Frequently Asked Questions

Why is it getting harder to insure a coal power plant in India if loss experience is fine?
Because the constraint is being driven by insurer policy, not by claims. Major global insurers including AIG, Chubb and Axis have published policies committing to stop providing insurance for the construction of new thermal coal power plants and mines, as part of a broad insurer retreat from coal. This retreat is ESG and transition-risk driven rather than loss driven, meaning carriers are deciding which business they will be associated with rather than reacting to deteriorating coal-plant experience. The uncomfortable consequence is that a technically excellent plant with a clean loss record can still find capacity withdrawn, because the reason for withdrawal was never that plant's claims history. India meanwhile remains the world's second-largest coal consumer after China and continues to build coal capacity, so demand for cover keeps arising while the international supply of capacity narrows. The result is an availability problem first and a pricing problem second.

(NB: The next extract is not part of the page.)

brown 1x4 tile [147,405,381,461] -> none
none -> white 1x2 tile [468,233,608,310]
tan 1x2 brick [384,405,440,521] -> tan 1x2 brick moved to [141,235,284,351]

Which insurance covers are affected by the coal exit?
A coal-fired power asset buys a programme of covers rather than a single policy, and the international capacity retreat reaches each of them because reinsurance support sits behind the local placement. The principal exposed covers are property, covering material damage and business interruption on the operating plant where the largest values sit, machinery breakdown for the turbines, boilers, generators and balance-of-plant where a single large-machinery loss can be severe, and erection all risks during construction for the EPC contractor and owner while the plant is being built and tested. Each relies on reinsurance capacity, so when international capacity narrows the terms available on the local policy narrow with it. Erection all risks is the sharpest point because the published insurer exits target new construction specifically, so a greenfield coal project seeking first cover faces more restriction than an operating plant seeking renewal, even though both are coal assets.
How can a broker still place cover for a coal project when capacity is tight?

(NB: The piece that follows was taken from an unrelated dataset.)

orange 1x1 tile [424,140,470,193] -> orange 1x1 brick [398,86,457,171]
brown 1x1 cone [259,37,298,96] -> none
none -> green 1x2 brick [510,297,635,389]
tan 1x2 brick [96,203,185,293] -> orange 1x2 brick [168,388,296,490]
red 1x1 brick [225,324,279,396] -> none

By shifting from negotiating with a single insurer to assembling capacity from several sources. The main levers are subscription placement, where a lead sets terms and other carriers follow on a share so the required capacity is built from multiple participants, and greater reliance on domestic insurers and the Indian reinsurance market, which are not all bound by the same published coal exits as global carriers. A project can also raise retentions and use structured deductibles to reduce the capacity it needs to buy, holding more working-layer loss on its own balance sheet to make the remaining programme easier to place. For the carriers that have not exited coal, strong engineering, loss prevention and a clean record remain decisive, because risk quality is the difference between a place and a decline with the doors still open, even though it cannot reopen the doors that policy has closed.
Will coal insurance capacity recover if rates rise or the loss record stays clean?

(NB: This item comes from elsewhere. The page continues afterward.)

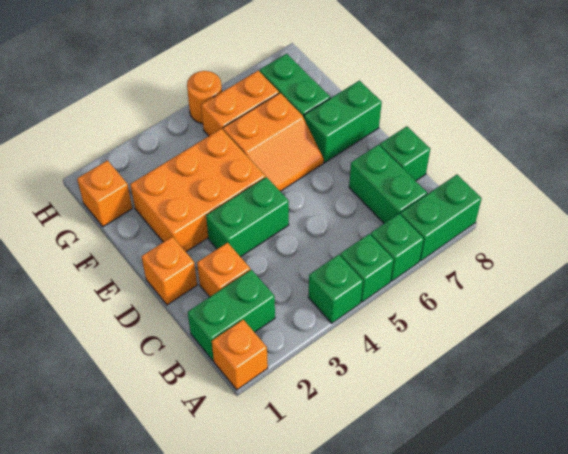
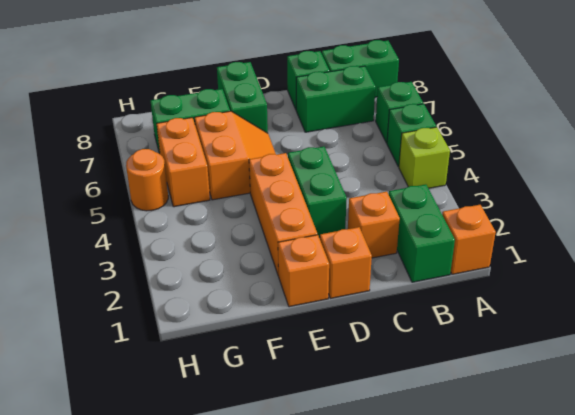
green 1x1 brick [308,255,363,323] -> lime 1x1 brick [399,127,450,188]
green 1x2 brick [400,175,482,261] -> green 1x2 brick turned to [322,40,399,97]
orange 2x3 brick [130,129,265,252] -> orange 1x3 brick [249,153,317,276]
orange 1x1 brick [77,161,132,227] -> orange 1x1 brick moved to [278,235,329,307]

Probably not in the way a normal hard market recovers, and a broker should set client expectations accordingly. In an ordinary underwriting cycle, capacity withdraws when losses mount and returns once rates rise and a few good years restore profitability. The coal exit is different because its driver is transition risk and ESG policy rather than the loss cycle. Carriers that have published coal restrictions have decided not to be associated with new coal regardless of the individual risk, so higher prices and clean loss records do not, on their own, bring that capacity back. This makes coal capacity a structural feature of the placement rather than a temporary hardening that will pass. A broker should plan the programme, retentions and capacity sources around a market that is contracting by policy, and advise the client on availability and price across the life of the asset rather than year to year.